This is a daily occurrence while at the Reference Desk at my public library. I’m not even joking. I have some version of this exchange almost every day at the Reference Desk.
Patron: Can you help me? I can’t get this dumb thing to work.
Me: Okay, sure. What are you trying to do?
Patron: I need to get into my email to print something, and it won’t let me!
Me: Okay, you’re already logged in the computer, so just double click on a browser to get on the Internet.
Patron: I just double click on a browser?
Patron: Which one? [choice of Internet Explorer or Google Chrome]
Me: Doesn’t matter. [I know it does, but they wouldn’t understand if I tried to explain it]
Patron: But which one? Internet?
Me: [resignedly] Sure.
Patron: [clicks scroll wheel on mouse repeatedly]
Me: No, no, click it on the left side.
Patron: The left side?
Patron: [gingerly moves hand on top of computer mouse, gently clicks left side of mouse]
Me: You have to double click it.
Patron: [clicks twice slowly, achieves moving icon down a little]
Me: Here, try this. Click it once…
Patron: [clicks it once]
Me: … Now hit ‘enter.’
Patron: Hit ‘enter’?
Patron: This right here? [finger hovers over ‘enter’ key]
Patron: [hits ‘enter’]
Browser then opens to the library website as the default homepage.
Patron: It did this before! I don’t know what this is!

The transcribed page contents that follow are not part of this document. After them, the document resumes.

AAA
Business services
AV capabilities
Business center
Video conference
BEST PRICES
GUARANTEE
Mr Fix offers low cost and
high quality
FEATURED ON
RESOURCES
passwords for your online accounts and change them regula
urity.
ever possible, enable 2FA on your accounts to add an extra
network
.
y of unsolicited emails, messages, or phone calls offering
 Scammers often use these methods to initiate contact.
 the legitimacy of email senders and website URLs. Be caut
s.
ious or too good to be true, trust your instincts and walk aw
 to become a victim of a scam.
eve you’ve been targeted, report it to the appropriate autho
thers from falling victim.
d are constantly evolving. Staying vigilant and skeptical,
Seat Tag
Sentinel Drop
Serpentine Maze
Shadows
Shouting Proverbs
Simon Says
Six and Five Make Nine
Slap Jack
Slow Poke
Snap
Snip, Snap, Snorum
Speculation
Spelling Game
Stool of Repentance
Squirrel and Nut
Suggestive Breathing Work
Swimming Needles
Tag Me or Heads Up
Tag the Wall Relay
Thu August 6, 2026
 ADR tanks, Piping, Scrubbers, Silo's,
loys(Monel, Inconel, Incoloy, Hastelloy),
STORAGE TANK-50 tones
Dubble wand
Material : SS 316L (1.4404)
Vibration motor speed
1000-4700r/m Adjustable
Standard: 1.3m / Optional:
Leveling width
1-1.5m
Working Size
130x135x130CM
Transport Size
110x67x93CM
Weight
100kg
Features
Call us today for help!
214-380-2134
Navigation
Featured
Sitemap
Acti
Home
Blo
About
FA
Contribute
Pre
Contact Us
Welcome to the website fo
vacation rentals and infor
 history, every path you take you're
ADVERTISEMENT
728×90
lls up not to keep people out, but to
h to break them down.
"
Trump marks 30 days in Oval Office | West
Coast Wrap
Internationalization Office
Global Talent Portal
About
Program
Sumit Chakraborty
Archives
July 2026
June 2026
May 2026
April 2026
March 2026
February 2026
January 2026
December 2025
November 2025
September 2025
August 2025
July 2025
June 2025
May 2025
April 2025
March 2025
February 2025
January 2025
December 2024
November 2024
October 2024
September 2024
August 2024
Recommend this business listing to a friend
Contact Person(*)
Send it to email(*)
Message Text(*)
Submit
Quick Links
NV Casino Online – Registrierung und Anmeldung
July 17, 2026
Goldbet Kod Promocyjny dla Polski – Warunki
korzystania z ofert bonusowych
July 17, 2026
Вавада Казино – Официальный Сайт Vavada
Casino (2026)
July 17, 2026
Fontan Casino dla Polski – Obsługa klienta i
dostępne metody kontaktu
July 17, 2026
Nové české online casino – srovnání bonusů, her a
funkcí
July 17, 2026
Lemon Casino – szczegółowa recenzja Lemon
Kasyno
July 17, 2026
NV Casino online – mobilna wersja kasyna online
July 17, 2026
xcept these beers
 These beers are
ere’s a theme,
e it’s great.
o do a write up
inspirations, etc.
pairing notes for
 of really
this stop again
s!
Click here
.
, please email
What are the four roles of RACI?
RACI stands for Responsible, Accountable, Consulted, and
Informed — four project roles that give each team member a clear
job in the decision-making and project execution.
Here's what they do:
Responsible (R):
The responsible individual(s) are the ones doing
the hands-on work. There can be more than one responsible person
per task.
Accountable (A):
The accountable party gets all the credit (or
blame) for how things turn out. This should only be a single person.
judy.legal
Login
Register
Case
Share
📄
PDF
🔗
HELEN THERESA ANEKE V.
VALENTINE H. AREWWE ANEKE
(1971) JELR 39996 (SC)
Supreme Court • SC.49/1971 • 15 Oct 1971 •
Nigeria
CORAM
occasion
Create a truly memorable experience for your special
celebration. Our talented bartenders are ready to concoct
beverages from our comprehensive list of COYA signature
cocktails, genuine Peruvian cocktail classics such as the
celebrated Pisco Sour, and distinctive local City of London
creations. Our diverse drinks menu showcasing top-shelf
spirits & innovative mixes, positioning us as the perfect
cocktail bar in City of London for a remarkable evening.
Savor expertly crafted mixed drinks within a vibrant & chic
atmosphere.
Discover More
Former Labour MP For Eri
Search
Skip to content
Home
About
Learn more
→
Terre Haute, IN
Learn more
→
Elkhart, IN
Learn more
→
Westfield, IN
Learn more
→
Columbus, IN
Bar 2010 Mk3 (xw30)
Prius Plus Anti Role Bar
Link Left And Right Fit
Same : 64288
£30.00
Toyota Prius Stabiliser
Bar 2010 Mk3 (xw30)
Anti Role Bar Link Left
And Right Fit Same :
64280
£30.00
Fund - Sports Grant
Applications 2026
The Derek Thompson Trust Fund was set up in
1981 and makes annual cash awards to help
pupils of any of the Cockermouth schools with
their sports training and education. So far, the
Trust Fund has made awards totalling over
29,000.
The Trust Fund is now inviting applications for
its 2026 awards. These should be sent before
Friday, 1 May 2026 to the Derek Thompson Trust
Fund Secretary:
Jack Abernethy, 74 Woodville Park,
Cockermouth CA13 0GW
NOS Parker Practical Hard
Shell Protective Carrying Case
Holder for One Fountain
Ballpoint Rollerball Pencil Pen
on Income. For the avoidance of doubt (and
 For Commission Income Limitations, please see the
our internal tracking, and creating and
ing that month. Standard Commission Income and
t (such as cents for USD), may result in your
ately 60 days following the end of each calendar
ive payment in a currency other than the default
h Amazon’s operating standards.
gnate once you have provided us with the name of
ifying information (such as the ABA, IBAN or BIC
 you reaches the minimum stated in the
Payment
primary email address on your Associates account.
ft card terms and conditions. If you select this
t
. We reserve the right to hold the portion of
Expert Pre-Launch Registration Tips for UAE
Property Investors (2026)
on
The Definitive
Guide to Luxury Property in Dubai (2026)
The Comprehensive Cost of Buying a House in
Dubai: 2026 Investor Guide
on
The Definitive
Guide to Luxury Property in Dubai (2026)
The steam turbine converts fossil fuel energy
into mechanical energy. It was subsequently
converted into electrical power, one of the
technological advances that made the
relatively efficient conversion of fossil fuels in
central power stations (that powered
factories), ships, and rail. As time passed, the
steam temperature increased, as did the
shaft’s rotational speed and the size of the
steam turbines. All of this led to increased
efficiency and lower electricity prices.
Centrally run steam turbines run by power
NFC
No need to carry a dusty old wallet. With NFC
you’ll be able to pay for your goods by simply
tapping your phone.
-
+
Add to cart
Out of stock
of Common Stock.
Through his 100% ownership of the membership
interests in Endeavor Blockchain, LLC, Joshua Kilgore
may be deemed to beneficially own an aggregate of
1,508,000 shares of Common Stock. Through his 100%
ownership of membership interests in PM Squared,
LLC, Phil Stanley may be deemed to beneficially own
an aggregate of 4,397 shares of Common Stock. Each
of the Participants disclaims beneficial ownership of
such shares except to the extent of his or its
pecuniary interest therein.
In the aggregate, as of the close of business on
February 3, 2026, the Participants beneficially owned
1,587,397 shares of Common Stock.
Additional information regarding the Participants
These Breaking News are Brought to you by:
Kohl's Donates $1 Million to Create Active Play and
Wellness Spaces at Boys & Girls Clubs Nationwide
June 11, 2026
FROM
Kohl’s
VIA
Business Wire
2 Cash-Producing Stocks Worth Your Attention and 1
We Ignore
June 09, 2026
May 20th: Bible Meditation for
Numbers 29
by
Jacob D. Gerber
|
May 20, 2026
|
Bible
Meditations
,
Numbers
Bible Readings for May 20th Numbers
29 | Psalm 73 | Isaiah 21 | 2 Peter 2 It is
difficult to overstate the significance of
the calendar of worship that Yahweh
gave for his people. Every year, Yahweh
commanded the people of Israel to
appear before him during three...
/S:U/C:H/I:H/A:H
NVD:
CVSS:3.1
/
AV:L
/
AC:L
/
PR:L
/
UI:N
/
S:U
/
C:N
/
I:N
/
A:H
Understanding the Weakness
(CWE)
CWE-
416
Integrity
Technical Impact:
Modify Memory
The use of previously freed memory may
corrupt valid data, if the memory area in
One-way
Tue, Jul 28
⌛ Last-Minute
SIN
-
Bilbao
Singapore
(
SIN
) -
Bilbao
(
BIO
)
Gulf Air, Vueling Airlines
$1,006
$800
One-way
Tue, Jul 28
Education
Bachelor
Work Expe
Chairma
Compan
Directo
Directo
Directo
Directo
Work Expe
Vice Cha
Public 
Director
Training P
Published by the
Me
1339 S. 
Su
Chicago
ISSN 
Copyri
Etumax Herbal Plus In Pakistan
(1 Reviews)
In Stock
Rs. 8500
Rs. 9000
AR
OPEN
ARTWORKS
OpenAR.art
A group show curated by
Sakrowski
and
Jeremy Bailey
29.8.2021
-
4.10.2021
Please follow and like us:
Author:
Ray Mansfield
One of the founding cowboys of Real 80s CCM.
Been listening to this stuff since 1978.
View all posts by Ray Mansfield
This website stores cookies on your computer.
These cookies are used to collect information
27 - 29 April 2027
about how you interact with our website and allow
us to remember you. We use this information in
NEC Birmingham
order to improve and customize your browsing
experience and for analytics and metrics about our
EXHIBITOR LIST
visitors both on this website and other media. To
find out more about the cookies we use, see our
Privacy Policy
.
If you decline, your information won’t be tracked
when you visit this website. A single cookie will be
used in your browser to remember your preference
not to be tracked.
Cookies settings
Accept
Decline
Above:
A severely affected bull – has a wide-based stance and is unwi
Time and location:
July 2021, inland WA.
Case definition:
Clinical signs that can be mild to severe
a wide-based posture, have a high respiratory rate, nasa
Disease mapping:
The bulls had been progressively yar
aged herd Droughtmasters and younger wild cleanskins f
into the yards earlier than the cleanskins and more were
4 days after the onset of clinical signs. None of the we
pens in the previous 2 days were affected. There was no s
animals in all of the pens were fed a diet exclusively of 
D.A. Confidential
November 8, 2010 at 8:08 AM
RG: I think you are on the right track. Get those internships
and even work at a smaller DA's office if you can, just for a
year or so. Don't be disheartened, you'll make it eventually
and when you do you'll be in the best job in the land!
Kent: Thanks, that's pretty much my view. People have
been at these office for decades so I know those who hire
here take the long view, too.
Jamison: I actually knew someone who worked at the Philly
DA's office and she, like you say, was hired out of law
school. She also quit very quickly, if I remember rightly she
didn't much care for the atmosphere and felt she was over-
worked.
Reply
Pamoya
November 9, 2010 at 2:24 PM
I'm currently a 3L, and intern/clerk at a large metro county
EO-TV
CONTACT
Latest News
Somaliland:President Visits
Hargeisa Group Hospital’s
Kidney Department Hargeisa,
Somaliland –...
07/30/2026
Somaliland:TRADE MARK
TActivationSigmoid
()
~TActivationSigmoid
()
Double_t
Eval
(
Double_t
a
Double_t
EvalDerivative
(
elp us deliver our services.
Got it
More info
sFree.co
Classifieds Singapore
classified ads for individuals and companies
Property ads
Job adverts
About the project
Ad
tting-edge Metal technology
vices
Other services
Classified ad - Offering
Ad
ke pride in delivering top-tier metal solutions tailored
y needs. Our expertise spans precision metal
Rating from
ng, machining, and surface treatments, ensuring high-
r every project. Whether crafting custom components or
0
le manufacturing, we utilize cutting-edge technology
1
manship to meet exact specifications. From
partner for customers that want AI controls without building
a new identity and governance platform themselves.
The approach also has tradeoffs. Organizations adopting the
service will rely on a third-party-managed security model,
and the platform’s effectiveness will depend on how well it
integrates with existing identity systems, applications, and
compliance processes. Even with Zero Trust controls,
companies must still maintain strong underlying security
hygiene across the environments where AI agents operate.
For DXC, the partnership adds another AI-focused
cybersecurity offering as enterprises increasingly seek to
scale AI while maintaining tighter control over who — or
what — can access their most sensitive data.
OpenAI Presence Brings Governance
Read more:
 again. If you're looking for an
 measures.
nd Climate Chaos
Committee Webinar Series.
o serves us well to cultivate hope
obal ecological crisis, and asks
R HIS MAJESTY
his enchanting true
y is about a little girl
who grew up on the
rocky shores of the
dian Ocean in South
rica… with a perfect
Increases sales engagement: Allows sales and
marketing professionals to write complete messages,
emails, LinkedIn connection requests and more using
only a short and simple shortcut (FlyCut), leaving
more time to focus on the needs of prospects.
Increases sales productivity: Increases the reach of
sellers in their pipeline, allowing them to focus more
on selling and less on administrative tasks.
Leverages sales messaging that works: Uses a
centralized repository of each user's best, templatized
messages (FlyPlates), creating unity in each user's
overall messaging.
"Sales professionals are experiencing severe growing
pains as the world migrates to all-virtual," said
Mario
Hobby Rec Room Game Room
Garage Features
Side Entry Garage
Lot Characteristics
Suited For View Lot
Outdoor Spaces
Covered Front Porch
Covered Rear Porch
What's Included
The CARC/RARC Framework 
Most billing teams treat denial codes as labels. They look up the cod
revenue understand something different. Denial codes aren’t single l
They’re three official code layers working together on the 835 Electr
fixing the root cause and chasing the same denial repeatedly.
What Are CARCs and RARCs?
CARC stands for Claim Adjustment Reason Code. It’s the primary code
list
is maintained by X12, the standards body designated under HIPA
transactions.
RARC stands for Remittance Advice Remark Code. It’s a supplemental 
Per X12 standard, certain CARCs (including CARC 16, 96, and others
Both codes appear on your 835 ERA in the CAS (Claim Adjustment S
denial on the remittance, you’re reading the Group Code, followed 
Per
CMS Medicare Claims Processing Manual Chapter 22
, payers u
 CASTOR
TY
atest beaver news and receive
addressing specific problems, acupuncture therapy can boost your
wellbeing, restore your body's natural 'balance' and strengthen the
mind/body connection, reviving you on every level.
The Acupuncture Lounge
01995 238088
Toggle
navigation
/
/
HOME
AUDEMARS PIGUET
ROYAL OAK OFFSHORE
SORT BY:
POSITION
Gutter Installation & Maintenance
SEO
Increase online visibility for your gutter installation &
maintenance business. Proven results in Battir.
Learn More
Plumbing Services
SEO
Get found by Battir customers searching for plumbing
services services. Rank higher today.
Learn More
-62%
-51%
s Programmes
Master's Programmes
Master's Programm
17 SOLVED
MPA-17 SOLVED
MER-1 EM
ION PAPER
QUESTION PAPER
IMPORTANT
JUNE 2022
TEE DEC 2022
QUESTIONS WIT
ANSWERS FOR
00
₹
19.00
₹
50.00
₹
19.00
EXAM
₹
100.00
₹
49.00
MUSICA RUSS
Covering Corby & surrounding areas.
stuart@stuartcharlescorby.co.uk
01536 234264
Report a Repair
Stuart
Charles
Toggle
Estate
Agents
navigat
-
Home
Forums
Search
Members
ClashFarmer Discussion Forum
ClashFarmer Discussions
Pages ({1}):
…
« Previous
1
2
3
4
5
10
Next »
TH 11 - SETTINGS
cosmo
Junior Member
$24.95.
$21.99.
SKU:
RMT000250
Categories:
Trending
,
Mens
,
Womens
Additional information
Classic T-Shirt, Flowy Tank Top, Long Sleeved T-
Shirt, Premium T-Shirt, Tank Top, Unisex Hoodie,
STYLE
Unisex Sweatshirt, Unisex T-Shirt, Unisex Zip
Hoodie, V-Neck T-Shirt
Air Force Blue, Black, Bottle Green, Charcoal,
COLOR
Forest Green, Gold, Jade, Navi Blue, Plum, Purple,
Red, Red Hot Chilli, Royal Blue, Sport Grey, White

Me: This is just the library website. You just type where you want to go up at the top.
Patron: I want to go to my email!
Me: What email do you use?
Me: Is it Gmail, Hotmail, AOL, Yahoo…?
Patron: Oh, um, Yahoo. [it’s always Yahoo]
Me: Okay, type in Yahoo .com up at the top here.
Patron: Up here? [points at address bar]
Me: Yes, there.
Patron: [starts typing in full email address]
Me: No, no, just Yahoo .com.
Patron: But I need to get to my email address!
Me: Right, but first you have to go to Yahoo .com, and THEN you can get to your email.
Patron: [gives me a look like they don’t believe me, types in Yahoo .com, then stares blankly at the screen]
Me: Hit ‘enter’
Patron: Hit ‘enter’?
Patron: [hits ‘enter,’ browser goes to Yahoo] Oh, yay!
Me: Okay, now click ‘Mail.’
Patron: Click ‘Mail’?
Patron: [clicks ‘Mail’]
Me: Now type in your email here. [Indicates screen]
Patron: Type it in here? [Points at screen]
Patron: My whole email?
Patron: [Uses search-and-destroy method to slowly type out their email, not knowing where the “@” symbol is, and inevitably getting at least two letters wrong]
Me: Okay, now type in your password here. [Indicates space under email address]
Patron: My password?
Patron: What if I don’t remember my password?
Me: Well, you need your password to access your email.
Patron: I do? But I don’t need it on my phone!
Me: Right, because your phone is set up so you’re always logged in. But these are public computers, so lots of people access their email through them.
Patron: [putters, contemplating this] Okay, maybe I remember it. [starts typing in a password]
This could go on for some minutes while the patron maybe remembers their password or does not and gets increasingly more frustrated. If they do manage to log in —
Patron: [has over 5,000 unread messages in email inbox] There it is! Thank you! I just don’t get these machines!
If they don’t remember their password, I attempt to help them reset it, but they never remember a recently used password, backup email, or answers to security questions, and 9 times out of 10 decide whatever they needed to print wasn’t really that important and storm off.
Now, helping a patron to print something from their email is a whole other story.